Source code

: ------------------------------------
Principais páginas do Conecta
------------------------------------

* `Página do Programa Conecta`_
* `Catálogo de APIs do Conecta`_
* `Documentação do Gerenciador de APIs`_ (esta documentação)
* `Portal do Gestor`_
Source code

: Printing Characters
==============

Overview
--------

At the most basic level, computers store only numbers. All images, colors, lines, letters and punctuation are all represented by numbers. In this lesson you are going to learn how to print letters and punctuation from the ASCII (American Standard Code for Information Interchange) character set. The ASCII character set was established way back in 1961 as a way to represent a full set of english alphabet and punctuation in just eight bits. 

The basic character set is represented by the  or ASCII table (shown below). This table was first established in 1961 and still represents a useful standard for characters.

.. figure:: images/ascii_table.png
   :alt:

· · · ·

**To do:** Each record needs to be given again exactly.

**Solved exercise:**
Source code

: ------------------------------------
Principais páginas do Conecta
------------------------------------

* `Página do Programa Conecta`_
* `Catálogo de APIs do Conecta`_
* `Documentação do Gerenciador de APIs`_ (esta documentação)
* `Portal do Gestor`_
Source code

: Printing Characters
==============

Overview
--------

At the most basic level, computers store only numbers. All images, colors, lines, letters and punctuation are all represented by numbers. In this lesson you are going to learn how to print letters and punctuation from the ASCII (American Standard Code for Information Interchange) character set. The ASCII character set was established way back in 1961 as a way to represent a full set of english alphabet and punctuation in just eight bits. 

The basic character set is represented by the  or ASCII table (shown below). This table was first established in 1961 and still represents a useful standard for characters.

.. figure:: images/ascii_table.png
   :alt:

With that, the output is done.